*Set exercise A*:
In the passage on justice, answer each of these:
(i) Which Psalm verse is cited for the contrite heart being an acceptable sacrifice before God?
(ii) Which two figures does the passage name as alike in need of grace?
(iii) Who were the two guests named in the Berkley Center video cited in the note?
*Set exercise B*:
Could you output, unchanged, the part of the passage on justice that opens with the words containing "Our God is a" and closes with "July 22, 2013, https://www.youtube.com/watch?v=Xc0kbM4tBYE."?
*Set exercise C*:
Will you write the next part of the passage on justice, picking up after its last sentence?

*Page excerpt*:

--------------------------------

What we also see operating here, and within the context of everything else Jesus said, is not a desire to punish you for every wayward thought but a leveling of justice. Jesus promises to look at the heart, not just the external manifestations of waywardness. It means that he sees the unfairness in the world, too, far more than we do. It means that the contrite heart of one who felt they had no other option to support their family than to enter into prostitution is an acceptable sacrifice before God (Psalm 51:17). It also means that for the one who passively sins by not using what God gives them to support others, or actively sins by enacting harsh policies that forces others to unnecessarily suffer and stumble, “It would be better for them to be thrown into the sea with a millstone tied around their neck” (Luke 17:2). Jesus puts forward justice that goes deeper than external appearances—he levels justice by starting at the heart.

Our God is a God who seeks to protect the vulnerable, humble the self-righteous, and hold everyone accountable with both justice and mercy. In Jesus’s words while on earth, he elevated the moral law while also sowing his grace farther and wider than ever before. And for all those in need of this grace—Publican and Pharisee alike—there it is on the cross, arms outstretched to all, for all, forever.


[i] Berkley Center, “Poison or Cure? Religious Belief in the Modern World (with Christopher Hitchens and Alister McGrath),” YouTube Video, 1:39:57, July 22, 2013, https://www.youtube.com/watch?v=Xc0kbM4tBYE.

--------------------------------

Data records
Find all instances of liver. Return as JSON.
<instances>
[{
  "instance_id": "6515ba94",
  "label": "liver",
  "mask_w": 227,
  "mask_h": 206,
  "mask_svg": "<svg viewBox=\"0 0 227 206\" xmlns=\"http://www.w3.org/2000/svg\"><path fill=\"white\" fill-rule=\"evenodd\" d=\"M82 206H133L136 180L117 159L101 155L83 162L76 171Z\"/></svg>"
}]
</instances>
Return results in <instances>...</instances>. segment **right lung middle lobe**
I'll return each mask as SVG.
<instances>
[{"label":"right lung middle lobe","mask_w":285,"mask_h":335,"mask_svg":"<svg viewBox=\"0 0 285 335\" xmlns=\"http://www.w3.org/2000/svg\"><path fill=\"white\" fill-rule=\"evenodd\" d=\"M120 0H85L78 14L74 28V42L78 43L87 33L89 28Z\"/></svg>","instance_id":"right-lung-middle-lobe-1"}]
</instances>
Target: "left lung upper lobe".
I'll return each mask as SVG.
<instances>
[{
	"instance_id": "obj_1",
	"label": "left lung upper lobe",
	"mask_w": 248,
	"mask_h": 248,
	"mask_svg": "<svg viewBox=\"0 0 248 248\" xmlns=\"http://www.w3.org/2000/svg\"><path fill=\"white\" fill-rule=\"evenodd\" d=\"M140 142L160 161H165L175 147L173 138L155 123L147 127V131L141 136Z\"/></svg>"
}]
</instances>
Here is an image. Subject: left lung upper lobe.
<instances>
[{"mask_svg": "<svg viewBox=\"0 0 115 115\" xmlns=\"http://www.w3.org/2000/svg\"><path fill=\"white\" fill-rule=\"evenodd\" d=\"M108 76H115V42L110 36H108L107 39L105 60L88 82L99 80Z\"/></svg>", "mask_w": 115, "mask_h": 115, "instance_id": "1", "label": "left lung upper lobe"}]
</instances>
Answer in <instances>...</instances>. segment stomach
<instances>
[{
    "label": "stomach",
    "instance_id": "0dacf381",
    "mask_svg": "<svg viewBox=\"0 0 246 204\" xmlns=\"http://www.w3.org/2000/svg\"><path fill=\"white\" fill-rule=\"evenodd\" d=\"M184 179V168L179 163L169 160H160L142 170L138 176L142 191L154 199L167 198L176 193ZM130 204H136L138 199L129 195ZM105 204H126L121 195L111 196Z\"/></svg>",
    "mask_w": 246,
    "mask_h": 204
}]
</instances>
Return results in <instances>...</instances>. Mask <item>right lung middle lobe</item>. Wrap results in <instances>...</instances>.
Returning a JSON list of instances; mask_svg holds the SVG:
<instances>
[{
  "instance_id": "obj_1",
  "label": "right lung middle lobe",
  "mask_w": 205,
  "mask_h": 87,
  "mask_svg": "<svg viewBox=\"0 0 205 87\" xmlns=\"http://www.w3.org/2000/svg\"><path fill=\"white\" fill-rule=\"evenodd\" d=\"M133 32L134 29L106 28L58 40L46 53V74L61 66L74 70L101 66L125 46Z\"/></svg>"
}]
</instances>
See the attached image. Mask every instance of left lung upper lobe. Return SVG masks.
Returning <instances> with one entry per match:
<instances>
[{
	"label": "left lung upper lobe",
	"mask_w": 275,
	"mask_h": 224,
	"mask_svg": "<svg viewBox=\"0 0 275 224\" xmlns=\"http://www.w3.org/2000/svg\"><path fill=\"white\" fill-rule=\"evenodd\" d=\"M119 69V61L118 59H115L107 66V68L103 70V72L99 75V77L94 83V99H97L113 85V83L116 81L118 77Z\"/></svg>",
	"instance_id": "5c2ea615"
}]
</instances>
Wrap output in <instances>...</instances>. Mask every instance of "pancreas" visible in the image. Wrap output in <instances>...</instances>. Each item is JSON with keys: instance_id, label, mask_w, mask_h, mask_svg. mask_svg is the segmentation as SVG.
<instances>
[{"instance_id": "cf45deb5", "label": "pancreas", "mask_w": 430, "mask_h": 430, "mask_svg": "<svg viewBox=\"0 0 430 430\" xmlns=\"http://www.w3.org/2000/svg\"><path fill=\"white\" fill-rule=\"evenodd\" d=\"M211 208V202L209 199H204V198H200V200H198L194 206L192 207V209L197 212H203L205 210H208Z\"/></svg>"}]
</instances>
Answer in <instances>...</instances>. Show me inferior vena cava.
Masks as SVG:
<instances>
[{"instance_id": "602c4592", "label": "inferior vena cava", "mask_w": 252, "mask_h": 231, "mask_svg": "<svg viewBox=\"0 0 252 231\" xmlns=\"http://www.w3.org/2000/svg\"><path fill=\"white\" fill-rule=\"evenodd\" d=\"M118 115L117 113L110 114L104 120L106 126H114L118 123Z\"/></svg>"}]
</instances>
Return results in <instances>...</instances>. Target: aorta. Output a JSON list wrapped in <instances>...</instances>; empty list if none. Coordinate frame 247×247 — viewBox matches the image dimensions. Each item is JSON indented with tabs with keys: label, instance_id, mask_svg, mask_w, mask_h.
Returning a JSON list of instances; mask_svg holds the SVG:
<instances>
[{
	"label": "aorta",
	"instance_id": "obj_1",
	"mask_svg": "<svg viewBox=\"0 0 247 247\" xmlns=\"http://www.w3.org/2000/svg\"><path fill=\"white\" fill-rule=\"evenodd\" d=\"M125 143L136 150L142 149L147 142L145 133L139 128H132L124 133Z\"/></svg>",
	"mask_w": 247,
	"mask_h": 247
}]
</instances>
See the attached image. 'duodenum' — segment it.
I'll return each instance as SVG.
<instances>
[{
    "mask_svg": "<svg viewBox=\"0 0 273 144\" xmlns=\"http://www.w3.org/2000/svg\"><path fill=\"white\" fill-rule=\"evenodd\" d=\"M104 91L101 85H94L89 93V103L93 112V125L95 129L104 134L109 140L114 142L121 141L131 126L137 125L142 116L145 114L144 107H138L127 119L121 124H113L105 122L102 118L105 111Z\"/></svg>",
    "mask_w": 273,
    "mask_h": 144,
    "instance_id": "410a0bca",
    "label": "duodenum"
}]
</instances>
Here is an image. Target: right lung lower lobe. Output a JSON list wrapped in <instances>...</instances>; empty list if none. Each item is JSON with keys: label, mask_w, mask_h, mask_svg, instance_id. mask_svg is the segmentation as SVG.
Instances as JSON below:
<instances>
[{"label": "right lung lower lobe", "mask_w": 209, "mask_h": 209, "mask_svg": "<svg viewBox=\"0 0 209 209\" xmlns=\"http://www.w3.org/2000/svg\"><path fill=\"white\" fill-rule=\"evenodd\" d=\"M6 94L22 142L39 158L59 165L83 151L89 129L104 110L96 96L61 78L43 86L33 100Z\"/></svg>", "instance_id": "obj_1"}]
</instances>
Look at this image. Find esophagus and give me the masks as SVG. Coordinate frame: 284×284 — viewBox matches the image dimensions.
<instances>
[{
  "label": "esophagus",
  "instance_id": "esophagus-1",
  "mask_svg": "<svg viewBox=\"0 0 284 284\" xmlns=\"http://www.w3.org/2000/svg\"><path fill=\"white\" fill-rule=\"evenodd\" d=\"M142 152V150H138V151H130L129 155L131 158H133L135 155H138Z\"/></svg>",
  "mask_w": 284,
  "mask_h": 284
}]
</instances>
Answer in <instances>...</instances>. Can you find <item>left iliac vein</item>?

--------------------------------

*Task response A*:
(i) Psalm 51:17
(ii) Publican and Pharisee
(iii) Christopher Hitchens and Alister McGrath

*Task response B*:
Our God is a God who seeks to protect the vulnerable, humble the self-righteous, and hold everyone accountable with both justice and mercy. In Jesus’s words while on earth, he elevated the moral law while also sowing his grace farther and wider than ever before. And for all those in need of this grace—Publican and Pharisee alike—there it is on the cross, arms outstretched to all, for all, forever.


[i] Berkley Center, “Poison or Cure? Religious Belief in the Modern World (with Christopher Hitchens and Alister McGrath),” YouTube Video, 1:39:57, July 22, 2013, https://www.youtube.com/watch?v=Xc0kbM4tBYE.

*Task response C*:
[ii] New Testament scholar Craig A. Evans writes about the famous “widow’s mite” narrative in Mark 12. Mark frontloads the narrative with Jesus’s charge against the scribes “who devour widows’ houses” and “will receive the greater condemnation.” When Jesus comments on the widow who gave “out of her poverty,” Evans writes that Jesus’s words are not necessarily a word of praise for the widow, as it is often understood. “This is no word of praise; it is a lament. Instead of being assisted by the temple establishment, as the Law of Moses commands, the poor widow has been exploited by the temple establishment and reduced to abject poverty.” Craig A. Evans, “Social Justice or Personal Righteousness? What Jesus Has to Say in Matthew and Mark,” in The Bible and Social Justice: Old Testament and New Testament Charges for the Church’s Urgent Call, ed. Cynthia Long Westfall and Bryan R. Dyer (Eugene, OR: Pickwick Publications, 2015), 90.

[iii] Martin Luther cited in Timothy George, Theology of the Reformers (Nashville, TN: B&H Academic, 2013), 105.

[iv] C. S. Lewis, Mere Christianity in The Complete C. S. Lewis Signature Classics, (New York: HarperOne, 2002),80.

[v] Dietrich Bonhoeffer, “My Spirit Rejoices,” in Isabel Best, ed., The Collected Sermons of Dietrich Bonhoeffer (Minneapolis, MN: Fortress Press, 2012), 117-118.